Cette SF horrifique mâtinée de mélo semble vouloir convoquer l’imagerie de la franchise qui combat les xénomorphes tout en se pliant aux règles de la diffusion en streaming.
Sept films issus de l’univers Alien ont envoyé des sales bêtes sur nos écrans, ce qui situe la saga initiée par Ridley Scott dans la moyenne des franchises hollywoodiennes essorées par le capitalisme des images. La nouveauté de Alien: Earth se situe dans son canal de diffusion – le streaming, pour la première fois – mais aussi sa proximité temporelle avec l’original mythique de 1979, où la géniale Ellen Ripley (Sigourney Weaver) nous faisait découvrir un monde dangereux, claustrophobe et hanté par les mutations des corps. Les huit épisodes de cette première saison se déroulent deux ans avant l’irruption de l’héroïne qui a popularisé le terme “badass”. Nous sommes en 2120.

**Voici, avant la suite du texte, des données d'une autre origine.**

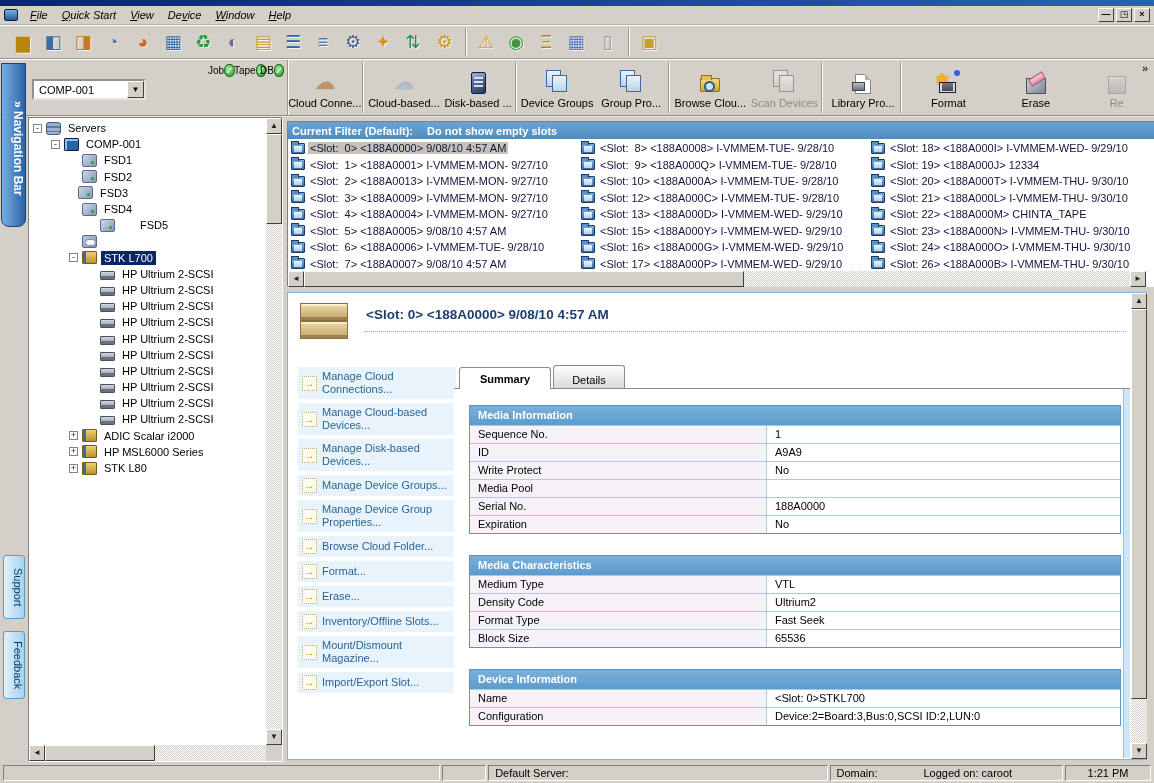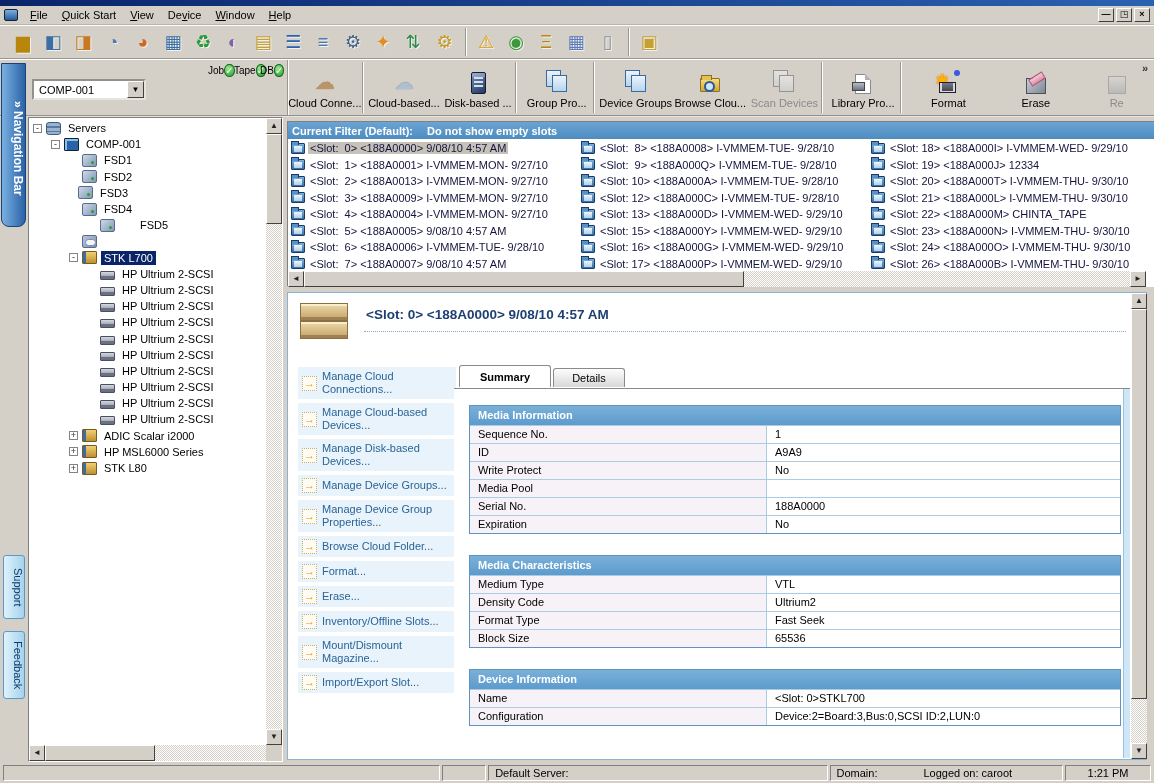"File" .mi { font-style: none -> italic }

La sécheresse et le choc de l’original ne seront plus jamais au rendez-vous, ce que Alien: Earth semble comprendre en convoquant une imagerie référencée – couloirs de vaisseaux sombres, xénomorphes aux mâchoires flippantes – tout en affirmant son identité de pure série. Un processus de rapprochement et d’éloignement, pour résumer. Dans les quatre premiers épisodes que nous avons pu voir, le récit se déploie entre divers niveaux connectés/indépendants.
Une ambiance à infusion lente
Tout commence quand un vaisseau spatial américain s’écrase sur Terre dans la mégapole de Prodigy, avec à son bord une flopée de créatures prédatrices qui ne veulent du bien à personne. Elles suscitent les convoitises de plusieurs corporations – qui dirigent la Terre – et notamment l’une d’elles, propriété d’un milliardaire jeunot et forcément cruel, qui a décidé de faire joujou avec la nature, les corps et les cerveaux.

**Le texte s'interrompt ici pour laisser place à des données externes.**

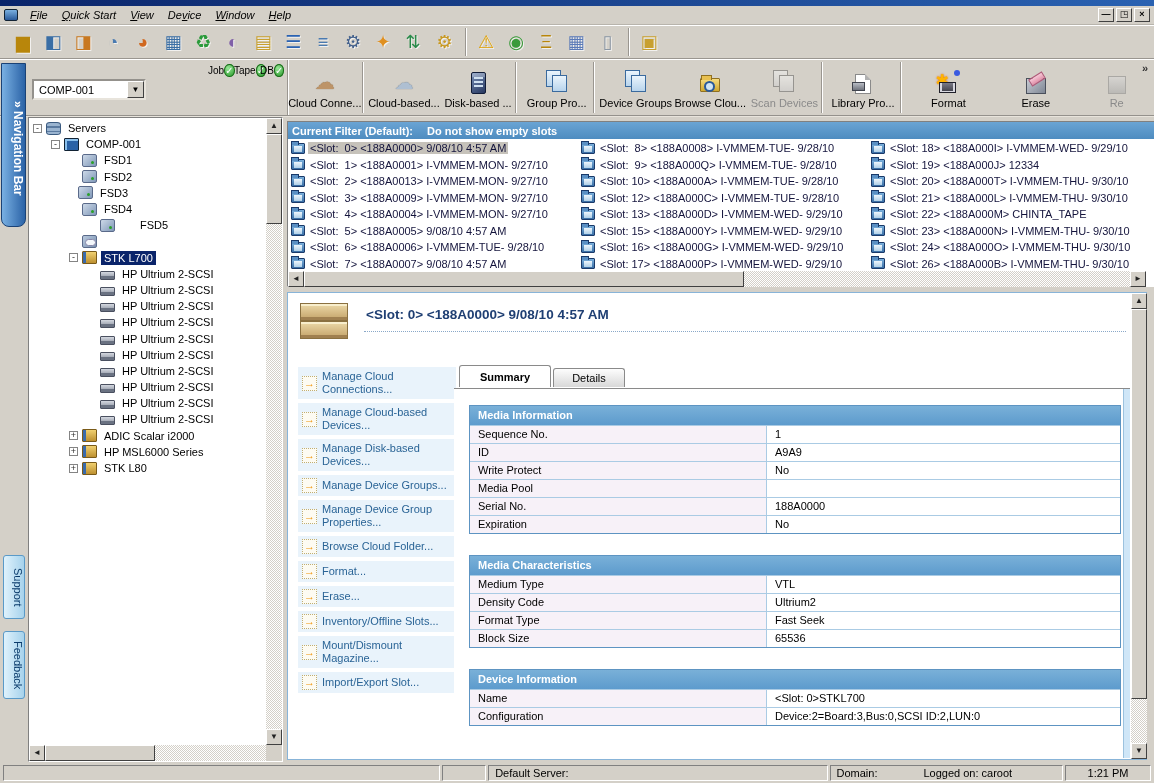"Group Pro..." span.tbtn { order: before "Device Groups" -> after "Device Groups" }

Noah Hawley, le créateur d’Alien: Earth, retrouve un univers de science-fiction métaphysique qu’il avait expérimenté une première fois avec la série Marvel Legion (2017-2019), une tentative ambitieuse et parfois pesante de représenter la schizophrénie et de réfléchir au libre arbitre en créant un monde visuel et sensoriel impressionnant. On le connaît aussi pour Fargo, qui a exploré l’Amérique profonde et ses folies durant cinq saisons.
C’est un showrunner expérimenté, qui doit savoir exactement où il va, même si ce n’est pas forcément une évidence ici, tant nous sommes devant le prototype old school d’une série dite “à infusion lente”, où le façonnage patient d’une mythologie importe plus que la tension immédiate des scènes. Cela donne une entrée en matière qui pourrait durer toute la saison, dans laquelle Hawley pose les fondations. Il est question d’I.A., de libéralisme sans limites et d’expériences sur le vivant symbolisées par le mélange entre les personnages humains, les hybrides (humanoïdes doté·es d’une conscience) et les synthétiques, 100 % fake. Quoique.
Sous la machinerie et les élans théoriques, des cœurs battent
Là où Alien: Earth réussit plutôt son coup, c’est en n’oubliant pas les racines gore d’Alien, créant des scènes de violence subite assez tétanisantes, pensées comme des trouées fatales dans une mise en scène par ailleurs plutôt contemplative. Le contraste n’est pas désagréable, même si la série provoque une forme de frustration. Sa principale héroïne s’appelle Wendy (Sydney Chandler).
Dans son corps de jeune adulte ont été transférés l’âme et les sentiments d’une enfant malade. C’est le twist d’Alien: Earth, qui montre un étrange laboratoire où de jeunes patient·es vivent dans le corps de personnes plus âgées, référence directe à Neverland et Peter Pan incluse. “Les enfants ont accès à un monde d’imagination infinie”, entend-on dans l’épisode 3, comme pour souligner le programme implicite de la série, qui confronterait l’idée des monstres à celle de l’enfance.
Cela passe par les retrouvailles entre Wendy et son frère humain, qui la croit morte, un nœud émotionnel des premiers épisodes incapable de produire les effets escomptés. Sous la machinerie et les élans théoriques, des cœurs battent, semble vouloir nous crier Noah Hawley, sans parvenir encore à inscrire Alien: Earth dans une démarche véritablement hybride (ce serait à propos), où le mélodrame renforcerait la science-fiction horrifique. On espère que ces limites s’effaceront avec le temps. Le temps de grandir.
Alien: Earth de Noah Hawley, avec Sydney Chandler, Alex Lawther, Timothy Olyphant. Sur Disney+.